Rice farming may look pretty from a distance, with its bucolic images of farmers in conical hats ankle deep in water as they cultivate green sprouts, but it has earned a bad environmental reputation because of its wasteful irrigation systems and incursions into wetlands. But not all rice farming is environmentally destructive.
States have taken action to reduce the amount of carbon dioxide (CO2) released into the air during the burning season (September through early November). And California now regulates toxic releases from rice burning in the Sacramento River Valley.
But not all rice farming is environmentally destructive. Lundberg Family Farms has been growing rice in the Sacramento River Valley since the 1930s. All three generations of Lundbergs are dedicated to growing rice organically. In place of chemical fertilizer, the farm rotates cover crops such as clover and beans to provide nitrogen. The field is not burned following harvest, but is turned over so the rice waste can fertilize the soil.

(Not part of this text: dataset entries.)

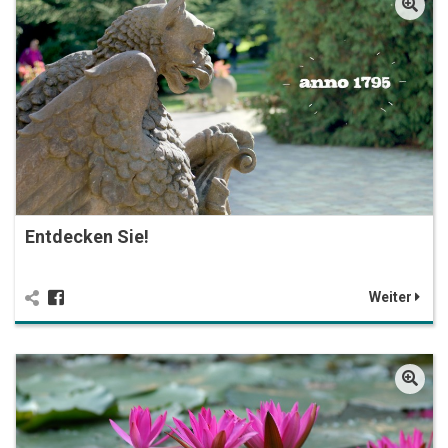
Entdecken Sie!
Weiter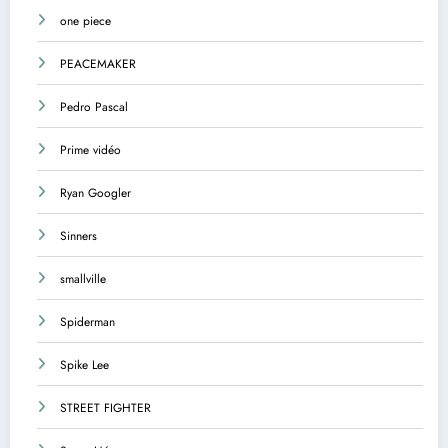
one piece
PEACEMAKER
Pedro Pascal
Prime vidéo
Ryan Googler
Sinners
smallville
Spiderman
Spike Lee
STREET FIGHTER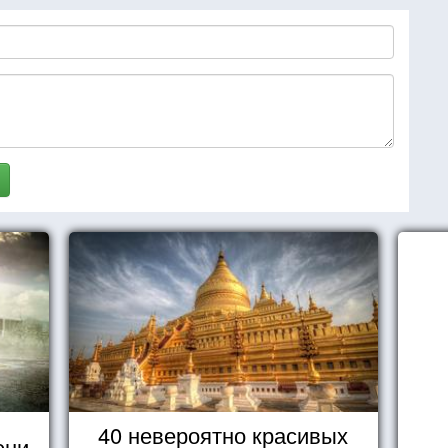
40 невероятно красивых
ени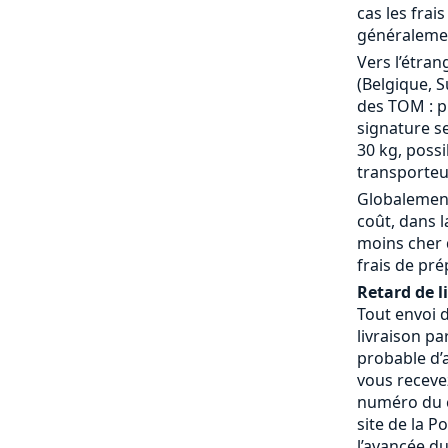
cas les frai
généralemen
Vers l’étran
(Belgique, S
des TOM : p
signature se
30 kg, possi
transporteu
Globalement
coût, dans 
moins cher 
frais de pré
Retard de l
Tout envoi 
livraison pa
probable d’a
vous receve
numéro du c
site de la P
l’avancée du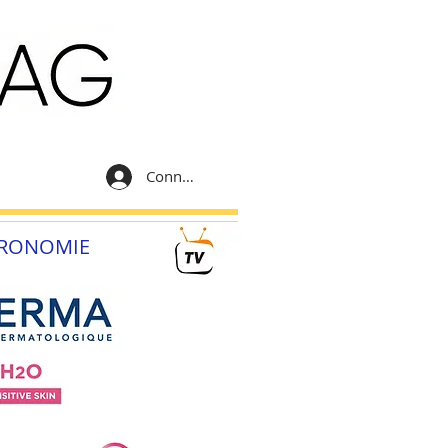
Connexion
RONOMIE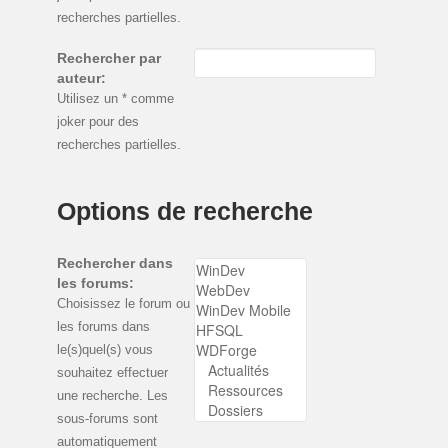
recherches partielles.
Rechercher par
auteur:
Utilisez un * comme
joker pour des
recherches partielles.
Options de recherche
Rechercher dans
les forums:
Choisissez le forum ou
les forums dans
le(s)quel(s) vous
souhaitez effectuer
une recherche. Les
sous-forums sont
automatiquement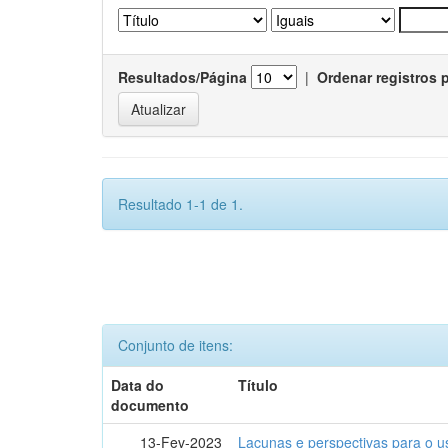
Resultados/Página
|
Ordenar registros 
Resultado 1-1 de 1.
Conjunto de itens:
Data do
Título
documento
13-Fev-2023
Lacunas e perspectivas para o u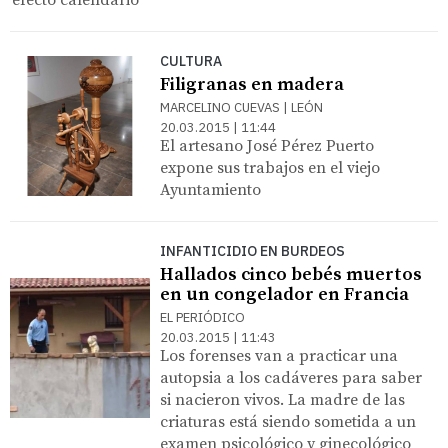
CULTURA
Filigranas en madera
MARCELINO CUEVAS | LEÓN
20.03.2015 | 11:44
El artesano José Pérez Puerto
expone sus trabajos en el viejo
Ayuntamiento
INFANTICIDIO EN BURDEOS
Hallados cinco bebés muertos
en un congelador en Francia
EL PERIÓDICO
20.03.2015 | 11:43
Los forenses van a practicar una
autopsia a los cadáveres para saber
si nacieron vivos. La madre de las
criaturas está siendo sometida a un
examen psicológico y ginecológico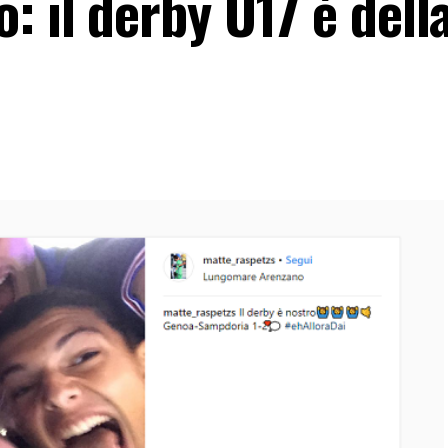
: il derby U17 è dell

The family recently installed a 196-kilowatt solar system that offsets the energy used in its manufacturing plant. The system is expected to produce 350,000 kilowatt-hours of electricity per year, paying for itself in eight years. "The Lundbergs have always been on course when it comes to environmentally friendly practices," says Dan Kalafatas, vice president of 3Phases Energy, a partner in the project. Jessica Lundberg, the company’s vice president, says green practices are in the genes. "My grandfather always said to leave the land better than how you found it," she says.
Only 300,000 acres of natural wetland remain in California’s Central Valley. According to the California Rice Commission, rice farms provide an additional 500,000 acres of sanctuary to more than 200 species of wildlife. Lundberg Family Farms has teamed up with a local conservationist in Live Oak, California to create a duck egg rescue program. Duck eggs are rescued from the rice fields before harvest, incubated, and then released back into the wild upon hatching. More than 20,000 ducks have been saved over the last 15 years.
But the rice industry is only "going green" slowly. Of 520,000 acres of rice in California, only two to three percent are certified organic, and much of the rest is large-scale corporate agriculture. David Coia, a spokesperson for the USA Rice Federation, counters that "the industry is well known for environmental initiatives." He cites water conservation efforts and programs to control soil erosion.
The politics of rice are not always simple. According to Jim Mason, co-author with Peter Singer of The Way We Eat: Why Our Food Choices Matter (Rodale), the green mantra "buy local" may not always apply in the case of the international staple rice.
"It might actually be better to import organically grown food from developing countries where the farmers use very simple, eco-friendly methods," Mason says. The Way We Eat concludes that if Third World rice is imported using a non-fuel intensive means of transportation (such as oceangoing cargo ships), the environmental impact would be far less than that of intensively farmed rice grown in California.